[CONSIGNE 1]
D'après l'extrait sur la crise, où se trouve la crise ?
[CONSIGNE 2]
Recopiez tel quel le passage de l'extrait sur la crise qui va de « Parce que le » jusqu'à « d’appeler la culture. » inclus.

La crise n’est pas dans les choses, elle
est dans les esprits.
.
La « crise » domine tout et, en
même temps, tout est dominé par la recherche du bien-être.
.
La substantialité même de la conscience, ce
qui fait son existence et son sens, est le désir et le « souhait »,
le mouvement vers la perfection, la plénitude et l’idéal.
.
L’action s’invente à partir de
l’imagination d’un monde meilleur et, par conséquent, à partir de l’avenir. Et
celui-ci est notre œuvre, loin qu’il soit le résultat nécessaire et mécanique
d’un passé qui ne ferait ainsi que se répéter lui-même dans un avenir sans
avenir.
.
La crise est le moment culminant d’une
insatisfaction, d’une contradiction intérieure ou d’une souffrance.
.
Le sujet qui s’embarque pour son voyage vers
le bonheur, c’est-à-dire vers la plénitude de sa propre réalisation, n’est pas
seulement le sujet intellectuel de la connaissance et de la réflexion, c’est
aussi le sujet du désir.
.
Le combat
pour le bonheur et la liberté ne disparaît pas devant la pensée du
déterminisme ; il est au contraire rendu possible par le levée de ces
contradictions apparentes entre déterminisme et liberté.
.
La conscience n’est ni une chose ni une
machine. Elle est « substantielle » par le désir, et consciente par
la réflexion.
.
Parce que le désir est la substance
qualitative de la conscience, il est en même temps la substance de la liberté.
.
La philosophie est un couronnement. La joie
de fonder sa vie par la compréhension de soi et par la connaissance peut
commencer à s’exprimer au contact de ce qu’il est convenu d’appeler la culture.
.

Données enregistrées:

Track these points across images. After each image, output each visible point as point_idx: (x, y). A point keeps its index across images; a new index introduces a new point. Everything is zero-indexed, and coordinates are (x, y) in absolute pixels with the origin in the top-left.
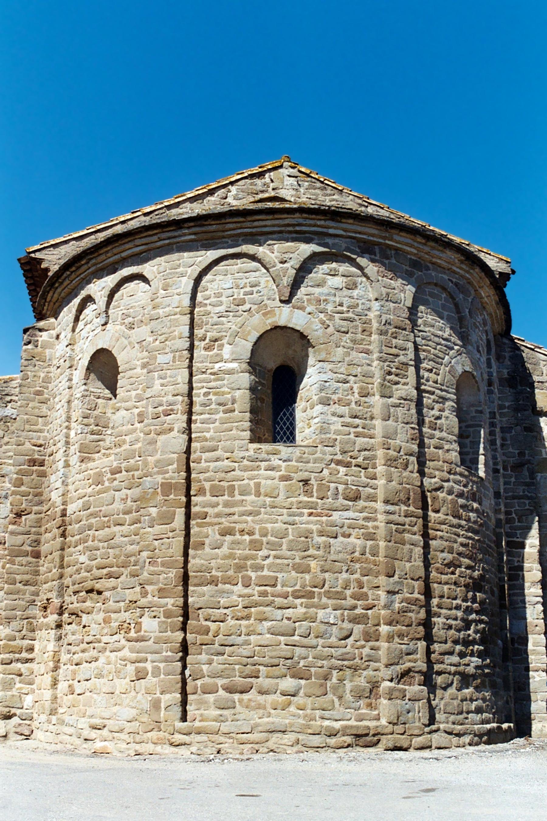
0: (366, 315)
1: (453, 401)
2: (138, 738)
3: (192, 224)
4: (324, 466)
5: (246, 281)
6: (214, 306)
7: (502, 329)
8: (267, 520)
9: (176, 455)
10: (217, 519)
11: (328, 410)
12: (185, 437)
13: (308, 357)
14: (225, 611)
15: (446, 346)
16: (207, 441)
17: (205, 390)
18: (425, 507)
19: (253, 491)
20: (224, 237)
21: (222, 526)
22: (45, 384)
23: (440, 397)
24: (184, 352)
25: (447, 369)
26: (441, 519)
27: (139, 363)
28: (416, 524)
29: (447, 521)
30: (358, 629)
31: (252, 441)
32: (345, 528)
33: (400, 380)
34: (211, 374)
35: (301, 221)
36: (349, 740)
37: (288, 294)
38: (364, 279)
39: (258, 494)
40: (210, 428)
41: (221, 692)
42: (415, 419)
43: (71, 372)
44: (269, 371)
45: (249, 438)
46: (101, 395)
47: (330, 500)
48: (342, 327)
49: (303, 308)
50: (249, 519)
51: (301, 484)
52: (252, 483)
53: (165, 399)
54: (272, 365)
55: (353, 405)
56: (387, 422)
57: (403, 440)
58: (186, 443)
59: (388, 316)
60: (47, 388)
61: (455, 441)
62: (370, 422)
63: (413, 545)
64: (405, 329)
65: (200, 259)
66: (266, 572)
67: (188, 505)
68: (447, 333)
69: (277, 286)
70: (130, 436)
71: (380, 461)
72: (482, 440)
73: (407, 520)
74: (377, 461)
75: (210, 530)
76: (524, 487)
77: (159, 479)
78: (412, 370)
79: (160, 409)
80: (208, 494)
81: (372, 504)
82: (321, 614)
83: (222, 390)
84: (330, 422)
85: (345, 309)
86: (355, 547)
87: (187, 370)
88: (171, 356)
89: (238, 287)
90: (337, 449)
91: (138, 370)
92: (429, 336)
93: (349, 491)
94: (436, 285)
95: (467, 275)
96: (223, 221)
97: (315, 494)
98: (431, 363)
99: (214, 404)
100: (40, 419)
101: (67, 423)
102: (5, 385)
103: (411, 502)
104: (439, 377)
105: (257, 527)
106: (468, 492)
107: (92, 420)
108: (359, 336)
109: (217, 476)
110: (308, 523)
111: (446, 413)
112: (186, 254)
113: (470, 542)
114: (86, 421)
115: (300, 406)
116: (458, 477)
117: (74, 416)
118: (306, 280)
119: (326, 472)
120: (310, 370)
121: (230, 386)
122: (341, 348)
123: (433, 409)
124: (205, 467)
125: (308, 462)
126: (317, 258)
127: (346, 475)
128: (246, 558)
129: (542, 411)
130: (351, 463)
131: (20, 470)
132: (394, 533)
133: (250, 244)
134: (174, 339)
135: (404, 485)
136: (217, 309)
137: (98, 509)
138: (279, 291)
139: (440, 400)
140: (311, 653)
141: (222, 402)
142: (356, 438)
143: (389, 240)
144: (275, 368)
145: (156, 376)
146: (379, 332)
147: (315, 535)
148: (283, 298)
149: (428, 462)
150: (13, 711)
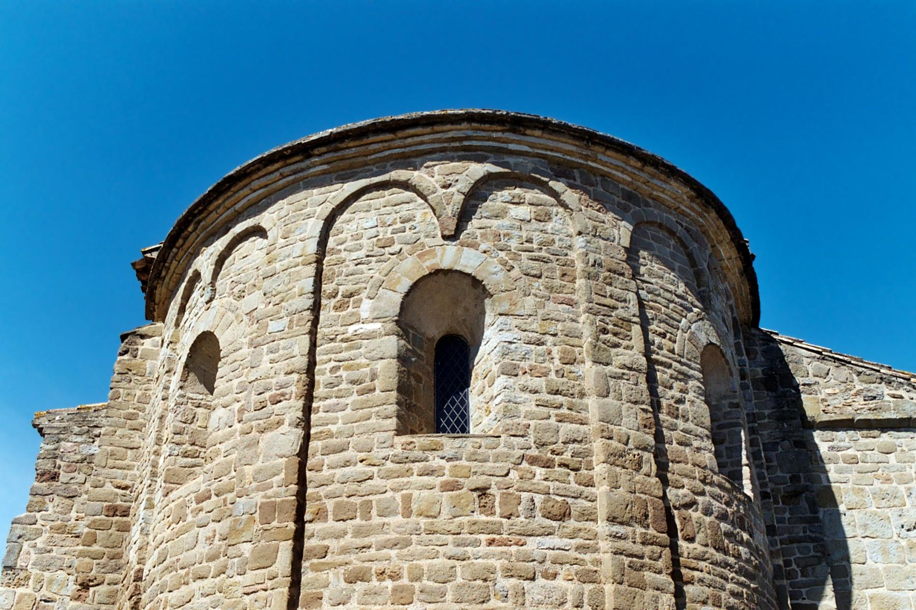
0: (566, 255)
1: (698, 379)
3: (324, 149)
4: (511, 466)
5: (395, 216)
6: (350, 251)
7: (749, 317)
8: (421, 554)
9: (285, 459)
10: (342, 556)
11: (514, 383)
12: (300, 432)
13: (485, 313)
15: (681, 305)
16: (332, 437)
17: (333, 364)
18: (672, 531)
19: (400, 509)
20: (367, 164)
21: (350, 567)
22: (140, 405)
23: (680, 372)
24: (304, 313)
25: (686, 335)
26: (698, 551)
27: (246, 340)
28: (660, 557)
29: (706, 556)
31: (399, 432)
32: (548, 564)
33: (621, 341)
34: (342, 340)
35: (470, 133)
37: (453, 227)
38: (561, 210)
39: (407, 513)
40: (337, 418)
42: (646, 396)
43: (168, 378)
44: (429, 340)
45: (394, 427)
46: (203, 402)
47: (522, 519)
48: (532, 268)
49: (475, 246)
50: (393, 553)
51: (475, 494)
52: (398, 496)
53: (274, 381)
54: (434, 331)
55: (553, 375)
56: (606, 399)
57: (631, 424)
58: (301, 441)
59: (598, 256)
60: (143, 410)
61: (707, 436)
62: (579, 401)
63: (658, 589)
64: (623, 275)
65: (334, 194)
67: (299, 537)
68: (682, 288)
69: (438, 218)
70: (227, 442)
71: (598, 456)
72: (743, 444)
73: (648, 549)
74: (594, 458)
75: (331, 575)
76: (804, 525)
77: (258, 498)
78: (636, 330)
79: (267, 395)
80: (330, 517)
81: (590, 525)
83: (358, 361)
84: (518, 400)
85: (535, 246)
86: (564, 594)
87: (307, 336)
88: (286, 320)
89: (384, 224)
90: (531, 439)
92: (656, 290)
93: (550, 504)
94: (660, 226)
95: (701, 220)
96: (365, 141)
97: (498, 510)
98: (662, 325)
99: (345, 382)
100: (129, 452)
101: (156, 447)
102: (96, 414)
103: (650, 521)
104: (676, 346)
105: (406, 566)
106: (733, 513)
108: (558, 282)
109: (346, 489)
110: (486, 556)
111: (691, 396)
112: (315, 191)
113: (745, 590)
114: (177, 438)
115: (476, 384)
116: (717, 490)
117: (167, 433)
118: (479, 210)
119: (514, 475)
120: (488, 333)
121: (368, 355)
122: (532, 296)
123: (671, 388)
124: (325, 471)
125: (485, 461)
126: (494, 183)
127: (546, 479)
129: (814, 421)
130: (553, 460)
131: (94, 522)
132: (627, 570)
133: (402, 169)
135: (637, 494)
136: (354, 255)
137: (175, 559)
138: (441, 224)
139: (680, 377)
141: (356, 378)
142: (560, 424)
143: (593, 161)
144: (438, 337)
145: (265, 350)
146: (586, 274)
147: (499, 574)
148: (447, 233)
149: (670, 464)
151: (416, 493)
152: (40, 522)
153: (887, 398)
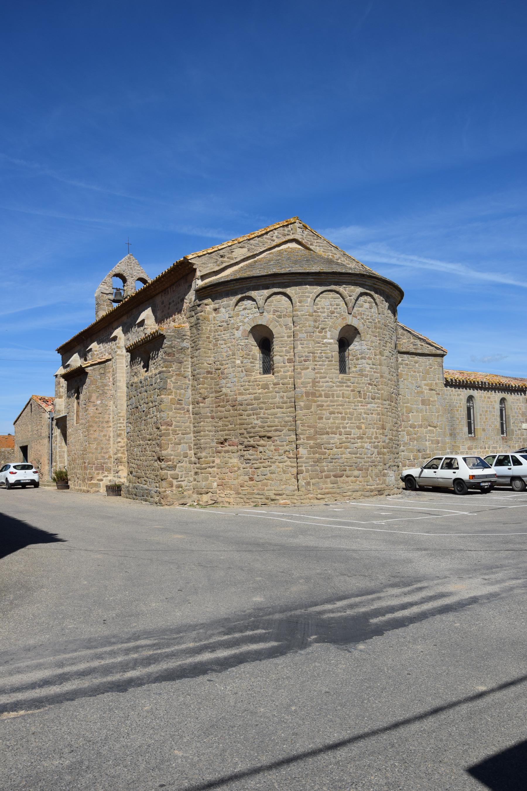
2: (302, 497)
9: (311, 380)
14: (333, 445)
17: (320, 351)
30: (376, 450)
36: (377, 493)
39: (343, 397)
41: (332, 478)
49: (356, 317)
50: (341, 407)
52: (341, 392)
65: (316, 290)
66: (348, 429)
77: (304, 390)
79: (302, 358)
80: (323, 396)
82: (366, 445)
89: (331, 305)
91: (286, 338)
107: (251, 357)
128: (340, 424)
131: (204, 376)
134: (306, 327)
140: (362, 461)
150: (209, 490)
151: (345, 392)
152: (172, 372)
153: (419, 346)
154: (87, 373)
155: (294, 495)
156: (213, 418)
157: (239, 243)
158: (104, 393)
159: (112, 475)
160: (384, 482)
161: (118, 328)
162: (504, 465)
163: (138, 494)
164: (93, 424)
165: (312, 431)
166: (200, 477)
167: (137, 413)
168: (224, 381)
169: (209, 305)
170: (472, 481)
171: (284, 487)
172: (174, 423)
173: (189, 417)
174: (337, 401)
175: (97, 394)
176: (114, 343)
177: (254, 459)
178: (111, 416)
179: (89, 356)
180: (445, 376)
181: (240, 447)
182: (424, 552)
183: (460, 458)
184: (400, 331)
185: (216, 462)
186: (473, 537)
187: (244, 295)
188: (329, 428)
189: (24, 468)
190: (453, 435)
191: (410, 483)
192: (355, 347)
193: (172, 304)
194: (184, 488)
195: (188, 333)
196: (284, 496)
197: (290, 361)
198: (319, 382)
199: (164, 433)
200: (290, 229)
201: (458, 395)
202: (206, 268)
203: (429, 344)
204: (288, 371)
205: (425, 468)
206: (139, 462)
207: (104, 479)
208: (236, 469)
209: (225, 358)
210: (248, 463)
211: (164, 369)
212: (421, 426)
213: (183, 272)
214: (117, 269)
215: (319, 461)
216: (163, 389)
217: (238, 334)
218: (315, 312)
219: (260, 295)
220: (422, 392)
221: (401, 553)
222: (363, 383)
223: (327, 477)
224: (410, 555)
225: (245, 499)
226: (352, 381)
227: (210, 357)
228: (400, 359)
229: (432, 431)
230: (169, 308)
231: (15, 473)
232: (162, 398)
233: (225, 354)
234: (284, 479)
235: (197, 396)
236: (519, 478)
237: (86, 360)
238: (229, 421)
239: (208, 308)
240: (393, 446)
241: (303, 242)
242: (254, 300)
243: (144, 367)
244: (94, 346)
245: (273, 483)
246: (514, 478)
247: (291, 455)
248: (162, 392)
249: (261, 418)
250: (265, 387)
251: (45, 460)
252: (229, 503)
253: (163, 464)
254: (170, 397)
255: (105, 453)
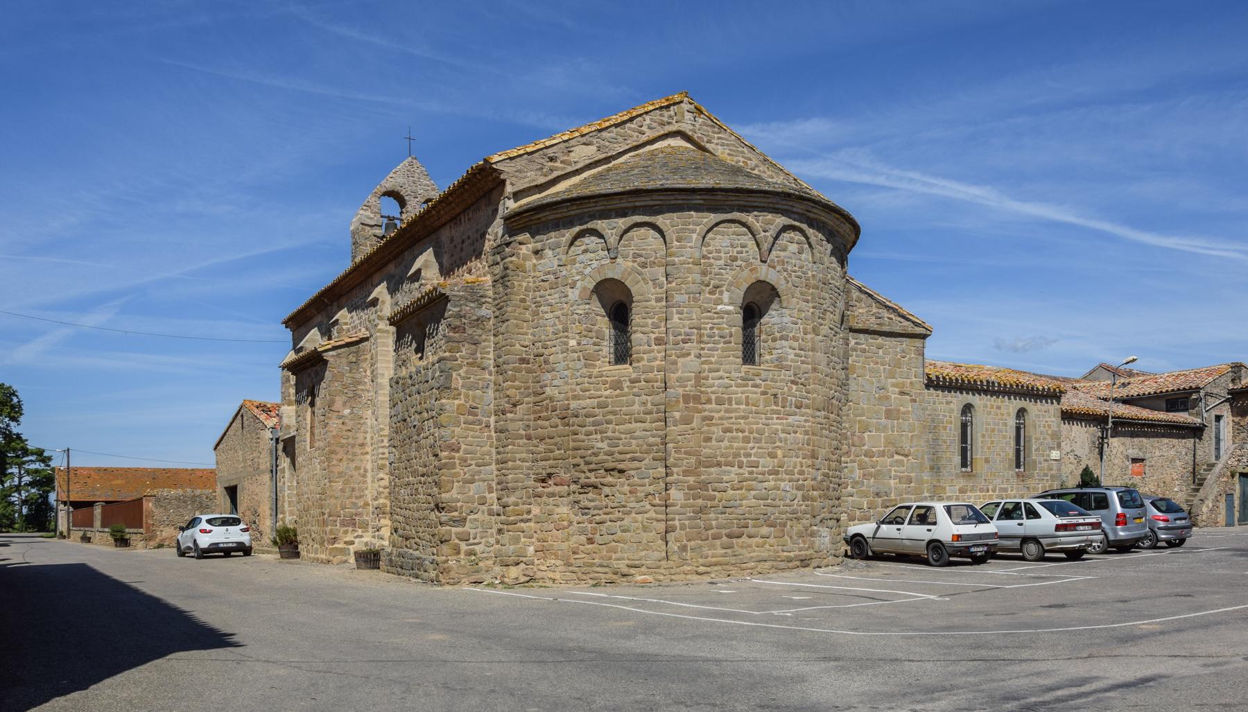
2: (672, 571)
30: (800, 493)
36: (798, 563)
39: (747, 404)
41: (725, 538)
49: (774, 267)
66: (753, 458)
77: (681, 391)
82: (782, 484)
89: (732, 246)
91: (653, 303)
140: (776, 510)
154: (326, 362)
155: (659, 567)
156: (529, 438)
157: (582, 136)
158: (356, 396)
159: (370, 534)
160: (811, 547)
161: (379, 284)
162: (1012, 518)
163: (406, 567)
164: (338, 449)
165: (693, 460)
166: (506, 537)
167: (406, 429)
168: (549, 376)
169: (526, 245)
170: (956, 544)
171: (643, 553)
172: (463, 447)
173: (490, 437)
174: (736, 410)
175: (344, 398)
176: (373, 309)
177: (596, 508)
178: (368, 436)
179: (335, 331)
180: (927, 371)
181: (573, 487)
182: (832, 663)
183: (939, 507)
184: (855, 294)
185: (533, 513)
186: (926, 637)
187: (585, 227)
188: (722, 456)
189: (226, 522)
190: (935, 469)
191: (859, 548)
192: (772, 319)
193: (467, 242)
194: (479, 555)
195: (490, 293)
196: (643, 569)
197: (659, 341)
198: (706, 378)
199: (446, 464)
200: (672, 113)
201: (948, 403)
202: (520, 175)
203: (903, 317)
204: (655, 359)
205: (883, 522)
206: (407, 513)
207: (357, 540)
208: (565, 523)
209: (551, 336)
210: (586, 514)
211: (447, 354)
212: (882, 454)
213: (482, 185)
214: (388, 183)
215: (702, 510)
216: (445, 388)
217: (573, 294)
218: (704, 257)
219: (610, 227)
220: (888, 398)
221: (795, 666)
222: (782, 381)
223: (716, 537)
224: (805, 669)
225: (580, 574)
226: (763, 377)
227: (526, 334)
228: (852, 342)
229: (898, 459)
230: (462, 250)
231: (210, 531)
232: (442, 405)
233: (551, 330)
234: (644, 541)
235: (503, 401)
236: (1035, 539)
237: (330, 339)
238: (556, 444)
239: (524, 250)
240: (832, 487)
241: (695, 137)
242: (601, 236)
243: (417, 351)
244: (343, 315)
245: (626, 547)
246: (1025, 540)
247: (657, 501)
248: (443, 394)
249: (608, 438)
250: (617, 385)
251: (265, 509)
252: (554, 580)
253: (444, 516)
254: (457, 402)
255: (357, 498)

[RÉSULTAT 1]
Elle n'est pas dans les choses, elle est dans les esprits.

[RÉSULTAT 2]
Parce que le désir est la substance
qualitative de la conscience, il est en même temps la substance de la liberté.
.
La philosophie est un couronnement. La joie
de fonder sa vie par la compréhension de soi et par la connaissance peut
commencer à s’exprimer au contact de ce qu’il est convenu d’appeler la culture.